Yayasan Merah Putih (YMP)
- Founded: December 14, 1989
- Type: Non-governmental organization
- Focus: Environmentalism
- Location: Central Sulawesi, Indonesia;
- Region served: Regional
- Method: Lobbying, research, fieldwork
- Key people: Amran Tambaru
- Employees: 30
- Website: ymp.or.id

= Yayasan Merah Putih =

Indonesian non-profit organization

The Merah Putih Foundation (YMP – Yayasan Merah Putih) is a non-governmental, non-profit organization first established on December 14, 1989, in Palu, Central Sulawesi, Indonesia. Since 1992, YMP has focused on advocacy work and on efforts to empower local communities in Central Sulawesi, both indigenous peoples and peasant societies.
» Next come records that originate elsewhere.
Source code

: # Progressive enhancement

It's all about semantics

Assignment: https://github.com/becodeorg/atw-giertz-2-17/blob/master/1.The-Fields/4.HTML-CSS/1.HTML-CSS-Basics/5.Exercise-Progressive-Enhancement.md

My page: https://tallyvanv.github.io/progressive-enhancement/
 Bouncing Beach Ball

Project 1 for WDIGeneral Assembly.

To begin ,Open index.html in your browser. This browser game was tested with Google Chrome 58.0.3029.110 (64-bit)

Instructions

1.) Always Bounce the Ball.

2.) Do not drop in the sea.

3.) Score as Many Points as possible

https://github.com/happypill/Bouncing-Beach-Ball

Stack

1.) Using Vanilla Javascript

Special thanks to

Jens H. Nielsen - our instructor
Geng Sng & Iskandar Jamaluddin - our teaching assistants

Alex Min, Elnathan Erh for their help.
Yayasan Merah Putih is an independent organization that has a strong civil society movement among local communities in Central Sulawesi, providing them both with the skill and ability to manage their natural resources and sustain their environment, based on all local resources, including economic, political, social and cultural aspects, to ensure good circumstances of life, justice, and non-violence. Today YMP's efforts focus on two groups of people: helping the Tau Taa Wana deal with the process of social change that is engulfing them, and working with local farmers in the Luwuk district to get access to justice.

YMP has nine “principles and ethical values”. These are:

- Democracy and equality for all
- Respect of Human Rights and Gender Equality
- Participation and engagement of affected people
- Prioritization of local resources
- Orientation in the process of every activity, ensuring a learning process
- Group Work and assurance of transparency in every activity
- Avoidance of violence in solving problems
- Rejection of programs or projects financed through loans
- Preparation to face all risks, both political and economic

== Support for indigenous tribes ==

In 1999 a group of the Tau Taa Wana tribe people in Central Sulawesi, Bulang, near Ampana wrote a letter to YMP expressing their concern over the Indonesian governments transmigration departments plans of extension. This appeal brought YMP to the Wana area and since then, with long-term support from the Rainforest Foundation Norway, YMP has provided continuous assistance to the Wana tribe.

To help, YMP obtained official documents concerning planned transmigration extensions by the government, enabling the organization of the Wana. YMP also set up numerous community meetings. This has checked the extension of transmigration but there are still cases of transmigrants extending their fields into Wana land.

A newer policy of YMP, since 2007, has been the implementation of 'sekolah lipu' or village schools in nine Tau Taa Wana villages to educate the Wana people by teaching Indonesian and mathematics so that they can get a fair price for their products.